A few people have contacted me since this article was published and they have schooled me on the concept of “nouns being used as adjectives.” This is a well-known part of English which somehow, I had never learned. And I quote Wikipedia’s article on ‘noun adjuncts’: “In grammar, a noun adjunct or attributive noun or noun  modifier is an optional noun that modifies another noun; it is a noun functioning as a  modifier.”  As I read about this, I’ve learned that dictionaries and other authorities do not agree on the gray area which covers when:

  • a noun is only a noun but can be used as a modifier as a noun adjunct
  • a noun might have transitioned into also being considered an adjective because of frequent use as a modifier
  • a modifier (either adjective or noun adjunct) used in combination with a noun blends together and becomes a compound word

So my school story turns out to be an illustration of this mysterious area of grammar. Thoughts?  By the way, many thanks to both GrammarGirl (Mignon Fogerty is one my heroes because of the consistently high quality of her writing @GrammarGirl  ) and Mary Norris (Confessions of a Comma Queen @MaryNorrisTNY) both of whom helped me understand.

April 2018 – I had some deep discussions with some educators and curriculum folk this week and I realized that I have never really gotten to the bottom of some basic student and teacher confusions. So I’ll try to spell out my question here as a step to answering it.
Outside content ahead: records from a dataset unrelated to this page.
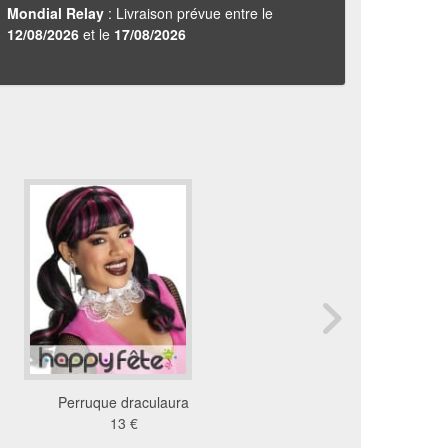
Mondial Relay
: Livraison prévue entre le
12/08/2026
et le
17/08/2026
Perruque draculaura
Perruque femme bleue 
13 €
15 €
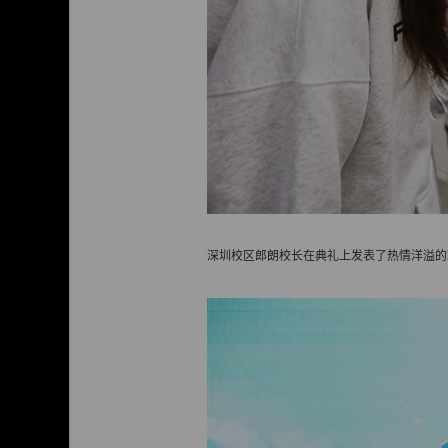
深圳校区郎朗校长在典礼上发表了热情洋溢的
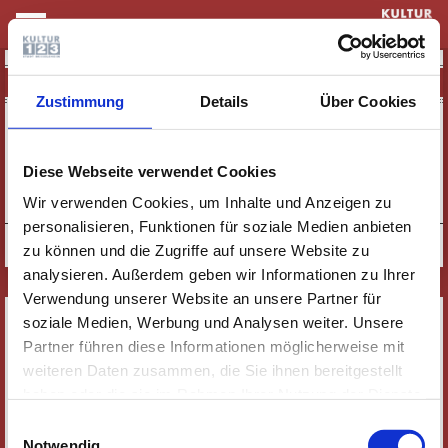
KULTUR & THEATER
CHRISTMAS MOMENTS
Zustimmung
Details
Über Cookies
19:00 UHR
SONNTAG
WEIHNACHTSKONZERT |
13.12.
CHRISTMAS MOMENTS
Diese Webseite verwendet Cookies
TERMIN SPEICHERN
TICKETS
Wir verwenden Cookies, um Inhalte und Anzeigen zu
personalisieren, Funktionen für soziale Medien anbieten
zu können und die Zugriffe auf unsere Website zu
analysieren. Außerdem geben wir Informationen zu Ihrer
Verwendung unserer Website an unsere Partner für
SERVICE
soziale Medien, Werbung und Analysen weiter. Unsere
Partner führen diese Informationen möglicherweise mit
NEWSLETTER
weiteren Daten zusammen, die Sie ihnen bereitgestellt
WER WIR SIND
haben oder die sie im Rahmen Ihrer Nutzung der Dienste
JOBS
gesammelt haben. Wichtige Links:
Impressum
|
Einwilligungsauswahl
KONTAKT
Datenschutzhinweise
Notwendig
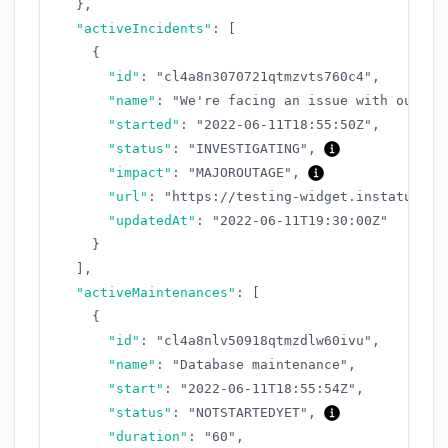
}
,
"activeIncidents"
:
[
{
"id"
:
"cl4a8n3070721qtmzvts760c4"
,
"name"
:
"We're facing an issue with our AP
"started"
:
"2022-06-11T18:55:50Z"
,
"status"
:
"INVESTIGATING"
,
"impact"
:
"MAJOROUTAGE"
,
"url"
:
"https://testing-widget.instatus.co
"updatedAt"
:
"2022-06-11T19:30:00Z"
}
]
,
"activeMaintenances"
:
[
{
"id"
:
"cl4a8nlv50918qtmzdlw60ivu"
,
"name"
:
"Database maintenance"
,
"start"
:
"2022-06-11T18:55:54Z"
,
"status"
:
"NOTSTARTEDYET"
,
"duration"
:
"60"
,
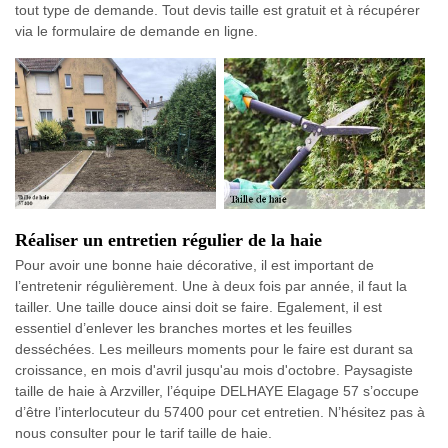
tout type de demande. Tout devis taille est gratuit et à récupérer
via le formulaire de demande en ligne.
Réaliser un entretien régulier de la haie
Pour avoir une bonne haie décorative, il est important de
l’entretenir régulièrement. Une à deux fois par année, il faut la
tailler. Une taille douce ainsi doit se faire. Egalement, il est
essentiel d’enlever les branches mortes et les feuilles
desséchées. Les meilleurs moments pour le faire est durant sa
croissance, en mois d'avril jusqu'au mois d'octobre. Paysagiste
taille de haie à Arzviller, l’équipe DELHAYE Elagage 57 s’occupe
d’être l’interlocuteur du 57400 pour cet entretien. N’hésitez pas à
nous consulter pour le tarif taille de haie.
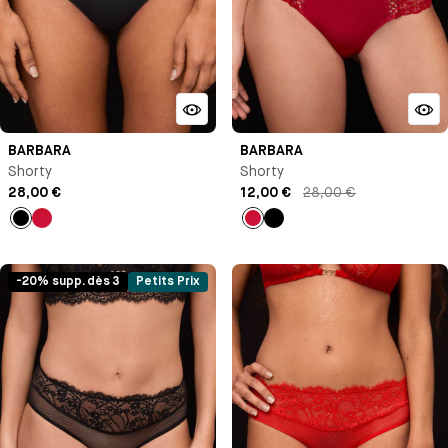
BARBARA
BARBARA
Shorty
Shorty
28,00 €
12,00 €
28,00 €
Noir
Rouge
Rouge
Noir
-20% supp. dès 3
Petits Prix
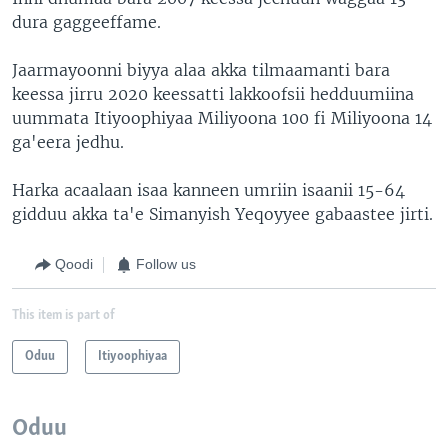
dura gaggeeffame.
Jaarmayoonni biyya alaa akka tilmaamanti bara
keessa jirru 2020 keessatti lakkoofsii hedduumiina
uummata Itiyoophiyaa Miliyoona 100 fi Miliyoona 14
ga'eera jedhu.
Harka acaalaan isaa kanneen umriin isaanii 15-64
gidduu akka ta'e Simanyish Yeqoyyee gabaastee jirti.
Qoodi
Follow us
This item is part of
Oduu
Itiyoophiyaa
Oduu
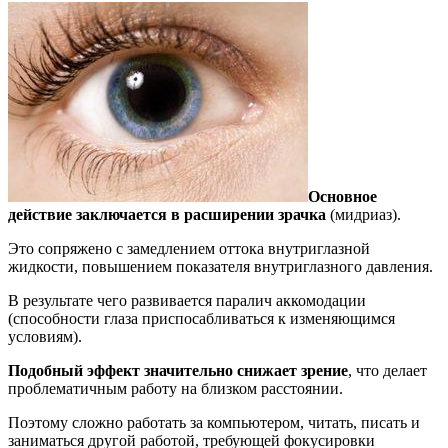
Основное
действие заключается в расширении зрачка
(мидриаз).
Это сопряжено с замедлением оттока внутриглазной
жидкости, повышением показателя внутриглазного давления.
В результате чего развивается паралич аккомодации
(способности глаза приспосабливаться к изменяющимся
условиям).
Подобный эффект значительно снижает зрение
, что делает
проблематичным работу на близком расстоянии.
Поэтому сложно работать за компьютером, читать, писать и
заниматься другой работой, требующей фокусировки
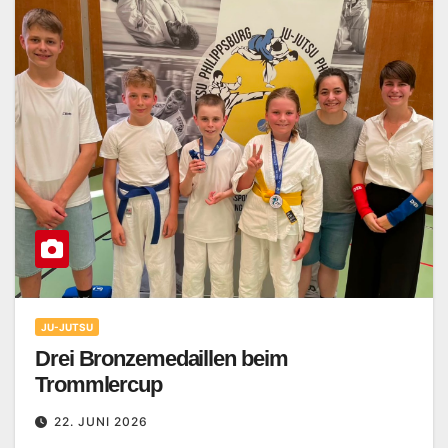
JU-JUTSU
Drei Bronzemedaillen beim
Trommlercup
22. JUNI 2026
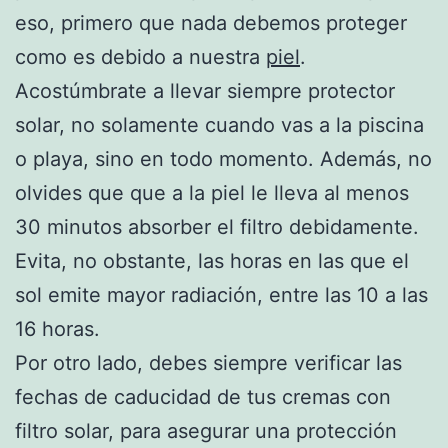
eso, primero que nada debemos proteger
como es debido a nuestra
piel
.
Acostúmbrate a llevar siempre protector
solar, no solamente cuando vas a la piscina
o playa, sino en todo momento. Además, no
olvides que que a la piel le lleva al menos
30 minutos absorber el filtro debidamente.
Evita, no obstante, las horas en las que el
sol emite mayor radiación, entre las 10 a las
16 horas.
Por otro lado, debes siempre verificar las
fechas de caducidad de tus cremas con
filtro solar, para asegurar una protección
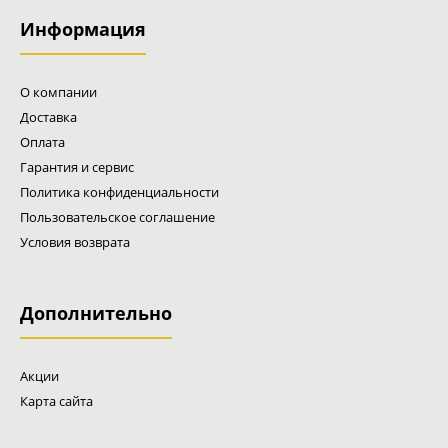
37500 р.
Информация
О компании
Доставка
Оплата
Профессиональная бензопила CAIMAN Chenso 55-20
Decompressor с рабочим объемом 56 см3 способна
Гарантия и сервис
эффективно выполнять работу по раскряжевке, пилению
Политика конфиденциальности
дров, обрезке сучьев. Мощный экономичный двигатель в
Пользовательское соглашение
сочетании с декомпрессионным клапаном и технологией
Условия возврата
легкого запуска Easy Start, профессиональная система
виброизоляции AVT позволяют с комфортом работать в
различных условиях. Высокотехнологичный двухтактный
двигатель На бензопилах CAIMAN Chenso установлены
Дополнительно
современные высокотехнологичные 2-тактные двигатели,
отвечающие самым высоким требованиям для професс...
Акции
Карта сайта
School is an example of a word with a single meaning  but which can be used in multiple ways.  School means the same thing whether we are using it as a noun, verb, or adjective.  In contrast, a word like scale is a genuine multiple meaning word.  To scale a mountain is quite different than the scale that we measure our weight on and both the first two meanings are distinct from the skin of the fish or the key to proportion on a map.  The latter example, scale, is a true multiple meaning word or homonym. But what do we call words like school that can be used in multiple ways albeit always with the same meaning?

Examples of homonyms used in sentences:

  • left my phone on the left side of the room.
  • The baseball pitcher asked for a pitcher of water.
  • The committee chair sat in the center chair.
  • The crane flew above the construction crane.
  • While they are at the play, I’m going to play with the dog.
  • She will park the car so we can walk in the park.